There was the sound of cautious footsteps, and then her door closed. She popped her eyes open, craned her neck, and made sure Rufe had really left the room. She leaned over, and checked under the bed. Then a very tired Hope Ng put her head down for good that night. She was snoring in ladylike fashion all of three minutes later, with visions of dumping magazine after magazine of 7.63 ball ammunition into carnival shooting galleries chock-full of sugar-plum fairies dancing in her head. She’d never actually fired the thing before. It was a really nice gun, when you got right down to it, even in that daze-like state between wakefulness and downright dreaming.

'On the Nature of the Gods' is available on iTunes in the iBookstore.

Monday, February 27, 2012

POD Cover and notes.



Above: A simple book cover using stock CreateSpace options.


So far, I have the interior file pretty much ready to go, but there are still questions and issues regarding this project.

First of all, the best I can do so far is to have page numbers centred at the bottom of each page. I would have preferred right and left, mirrored.

Secondly, because the headers and footers appear to be linked in Microsoft Word, I only have the title at the top of each page, rather than the title on one page and the author name on the other. That doesn't look too professional. When I try fix that, one set of page numbers disappears, either odd or even.

Third, this is going to cost me $25.00 for each title I upload, and after fifteen years on disability, living at about 2/3 of the poverty line, (or $7,000 under, whichever is more clear to the reader,) I don't know how fast I can go on this.

That being said, I might be able to do one a month.

I haven't calculated the retail price of the product yet, but if I set it to earn $2.00 clear profit per sale, I have to sell thirteen books to cover the cost.

Finally, if CreateSpace is anything like the parent company Amazon, they have 'thresholds' authors have to meet before they will cut a cheque, and as a Canadian, it is virtually impossible to open a U.S. bank account without going to the U.S. and doing it in person. And, since I don't have a birth certificate, nor a passport, this brings up other costs, including time spent and administrative delays on the part of the government. It's $25.00 for the birth certificate and $80.00 for the passport. Also, getting a birth certificate involves a 'garantor.' Just who in the hell is going to do that for me is a bit of a mystery at this point, as you can't use relatives and they are asking for 'persons of standing' in the community, i.e. a member of parliament, a judge, a cop, whatever--just the sort of people I hate to ask for anything. The reader's experience may vary.

So I don't know what to think about that, but I'm obviously not going to do this if there is no chance in hell of ever making any money at it--and for reasons unknown Amazon and probably CreateSpace don't deal with PayPal. The threshold for EFT on Amazon is $10.00 accrued in one month, and it's $100.00 for a paper cheque to be issued.

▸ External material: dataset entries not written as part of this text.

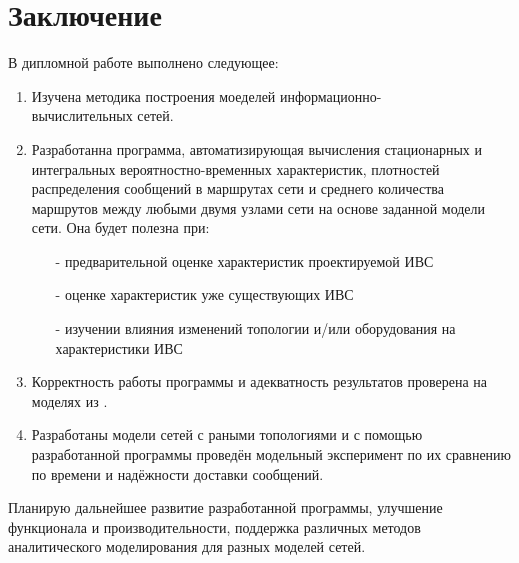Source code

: \documentclass[oneside, final, 14pt, a4paper]{extreport}
\begin{document}
\chapter*{\centering Заключение}
В дипломной работе выполнено следующее:	
\begin{enumerate}
	\item Изучена методика построения моеделей информационно- \\ вычислительных сетей.
	 
	\item Разработанна программа, автоматизирующая вычисления стационарных и интегральных вероятностно-временных характеристик, плотностей распределения сообщений в маршрутах сети и среднего количества маршрутов между любыми двумя узлами сети на основе заданной модели сети.
	Она будет полезна при:
	\begin{itemize}
		\item[-] предварительной оценке характеристик проектируемой ИВС
		\item[-] оценке характеристик уже существующих ИВС
		\item[-] изучении влияния изменений топологии и/или оборудования на характеристики ИВС
	\end{itemize}
	
	\item Корректность работы программы и адекватность результатов проверена на моделях из \cite{klimanov:manual_stankin}.
	
	\item Разработаны модели сетей с раными топологиями и с помощью разработанной программы проведён модельный эксперимент по их сравнению по времени и надёжности доставки сообщений.
\end{enumerate}

Планирую дальнейшее развитие разработанной программы, улучшение функционала и производительности, поддержка различных методов аналитического моделирования для разных моделей сетей.
\end{document}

That sounds simple enough, but what is implied there is not. If I'm not mistaken, as I often am, 90 % of the authors on Amazon will never meet that $100.00 threshold, but then U.S. authors can just use their local bank and get Electronic Funds Transfers. If I'm the first guy to figure that one out we'll call it a 'scoop' but I'll bet the company knows that very well. What's really interesting is that they don't use the in-house AmazonPay either. I could speculate as to why this should be so, but I won't. Not yet. It might have something to do with the razor-thin margins and the fact that they are trying to take over the world...right? That's hard to do on a budget. The way I see it, if they take over the world, fine, do a good job of it--and make sure I get my piece of the action.

Tens of thousands of authors around the world will probably never figure that one out, but I like to ask a 'bleep' of a lot of questions, and I guess we'll just leave it at that.